Ils ont une bibliothèque et je profite de la préparation de mon repas pour lire "Maigret et le client du samedi" que je termine au café. D’ailleurs, à propos de touristes, on se demande où ils sont. J’ai l’impression d’être le seul Vazaha de la ville et il doit y avoir une demi-douzaine de touristes malgaches. Pourtant l’hôtel où je suis s’agrandit ! Dans l’après-midi, un bateau relativement important vient accoster. Je vais faire un tour sur la jetée pour me renseigner. L’Eletra est une coque métallique d’une quinzaine de mètres de long. Il doit aller à Majunga, ce qui n’est pas la direction qui m’intéresse. Il y a aussi trois voiliers de touriste qui viennent jeter l’encre pour la nuit.
Vendredi 11 août :
Avant six heures du matin, j’entends des cloches sonner. Il doit y avoir un couvent. J’ai d’ailleurs aperçu la veille une bonne sœur dans un pick-up Raoul Follereaux. Je me lève et le fond de l’air est frais. Les malgaches se promènent dans leur lamba. L’Eletra est en train d’appareiller alors que deux des voiliers sont déjà partis. Il est temps de quitter Analalava. Comme il n’y a pas de bateau providentiel allant vers le nord, il ne me reste plus qu’à retourner sur Antsohihy. Pour la voie fluviale, deux des trois bateaux sont en panne. Le dernier n’assure le service que dans un seul sens chaque jour. C’est le mauvais jour. Le temps que l’hôtel se réveille, je vais prendre mon petit déjeuner puis je pars à la recherche du taxi-brousse que je trouve sans difficultés. C’est une 404 bâchée de 28 ans d’âge. Je m’inscris vers 8 heure. Je suis légèrement inquiet car, à voir le cahier, il me semble qu’il y a déjà du monde d’inscrit dont une personne pour douze places. À 8 h 30, le taxi-brousse démarre et fait demi-tour pour se garer de l’autre côté de la rue. 9 h, je donne mes bagages. 9 h 45, le taxi-brousse part faire une tournée en ville. Pendant ce temps là, je vois un vazaha et ses deux têtes blondes. Ce sont les premiers vazahas que je vois depuis que je suis à Analalava. Plus tard, je verrai aussi une famille d’américains déjà croisés à Soalala et à Majunga. Je tente aussi un mélange de banane, manioc et noix de coco dans une gargote à proximité. Sur le sol de la maison, il est inscrit dans le béton Septembre 1910. Mais de la maison d’origine, il ne subsiste que le cagibi. Pour le reste, ça sert de terrasse à la gargote actuelle. Enfin, à 11 h 30, le taxi-brousse revient avec à peine plus de bagages et pas de passagers. Le chargement des bagages se poursuit avec les personnes présentes. Arrive alors le 4x4 du service de santé qui débarque beaucoup de monde. C’est lui qui avait réservé douze places. Vient l’heure de l’embarquement. Première tentative, je me retrouve assis sur le haillon arrière. Mais à 30 personnes, ça ne veut pas rentrer. Il s’engage une négociation avec certains passagers pour qu’il emprunte un autre véhicule. Ce sera un 4x4 qui, bien que chargé lui aussi, nous dépassera rapidement.

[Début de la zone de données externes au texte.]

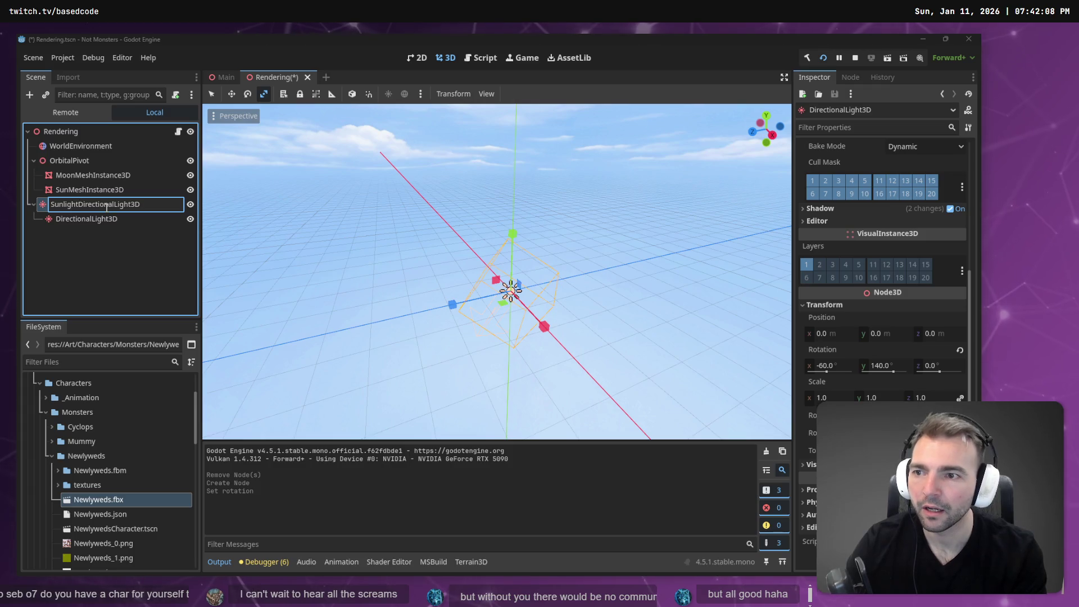
{"action": "key", "text": "BackSpace"}
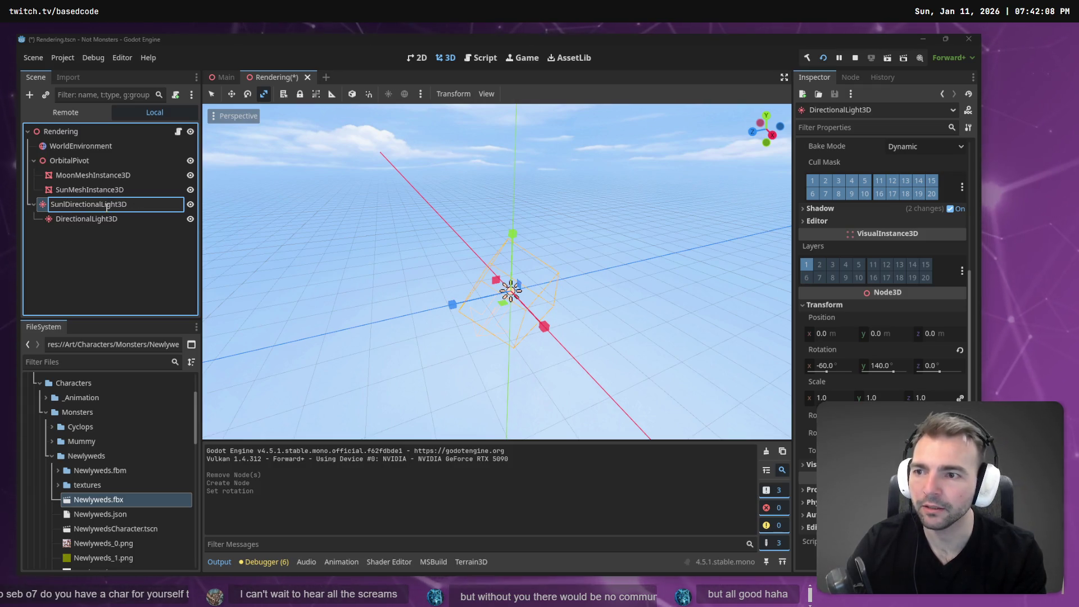
{"action": "key", "text": "Return"}
{"action": "key", "text": "Down"}
{"action": "key", "text": "F2"}
{"action": "key", "text": "Home"}
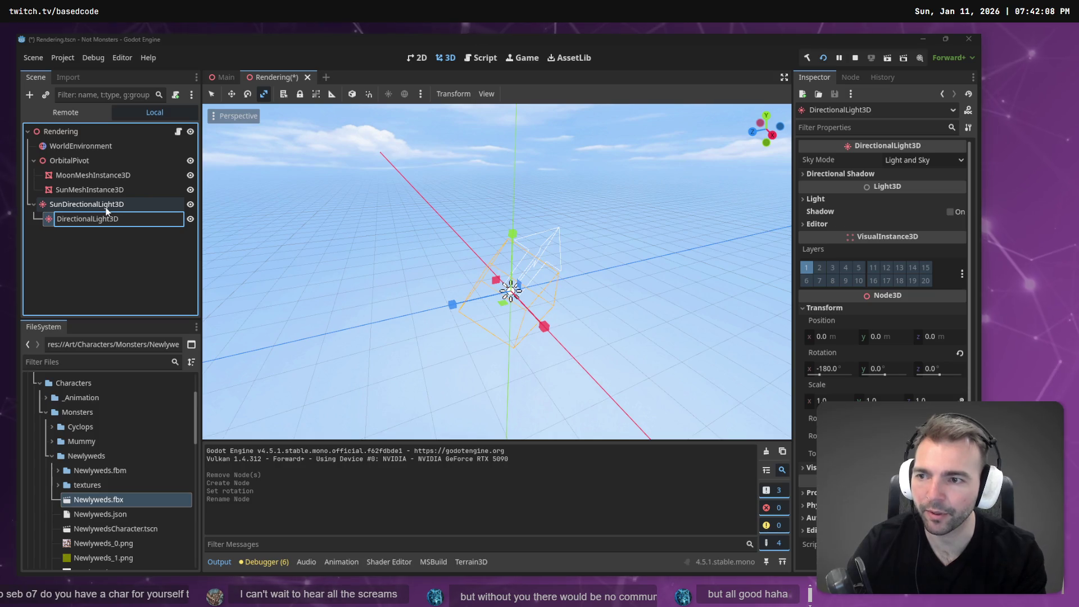
{"action": "type", "text": "n"}
{"action": "key", "text": "Return"}
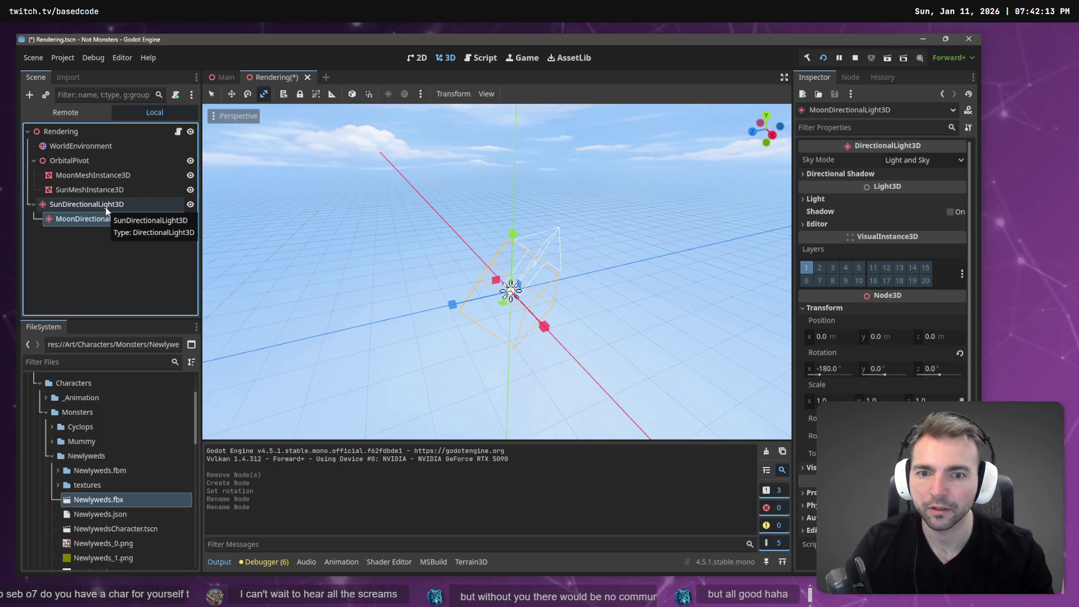
{"action": "key", "text": "ctrl+s"}
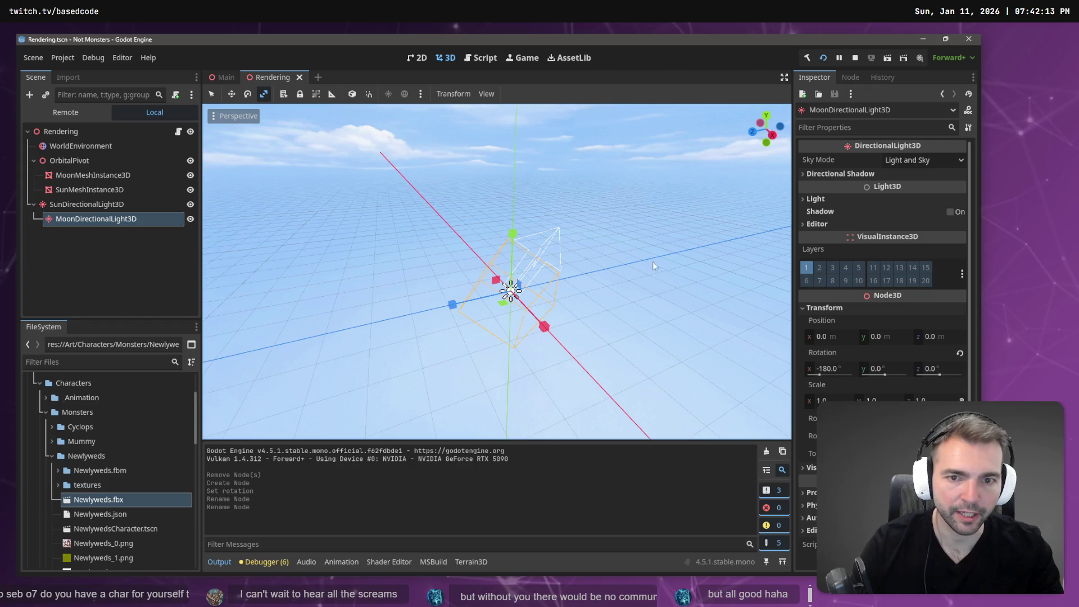
- Compare the Sun and Moon light settings, then run the game to test the lighting
{"action": "left_click", "coordinate": [108, 203]}
{"action": "left_click", "coordinate": [114, 219]}
{"action": "left_click", "coordinate": [118, 205]}
{"action": "left_click", "coordinate": [115, 219]}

Enfin, à une heure moins le quart, nous partons à 25. Je suis installé sur une des banquettes arrières, finalement pas trop mal. Il y a un assistant qui voyage debout sur le marchepied arrière. Dès que le véhicule ralentit, il descend et le suit en courant, une cale à la main, prêt à la glisser sous les roues en cas d’arrêt. Avec un autre gars qui voyage sur la galerie, ils jouent aussi les voltigeurs, s’accrochant d’un côté ou de l’autre, pour rééquilibrer la voiture ou peser sur les roues motrices quand c’est nécessaire. Plusieurs fois, lors de passages critiques, nous devons descendre et continuer à pied pendant plusieurs centaines de mètres. Lors d’un de ces passages, en tranchée et en pente, j’ai tout le loisir d’observer un phénomène karstique des plus intéressant. De part et d’autre de la piste, la pluie, qui tombe vraisemblablement sous forme d’averses orageuses, a creusé des mini-canyons dans la latérite. On retrouve des enchaînements de marmites très caractéristiques, de quelques dizaines de centimètres de diamètre. La piste continue, nous aussi, puis c’est la panne. La coupelle d’embrayage est endommagée.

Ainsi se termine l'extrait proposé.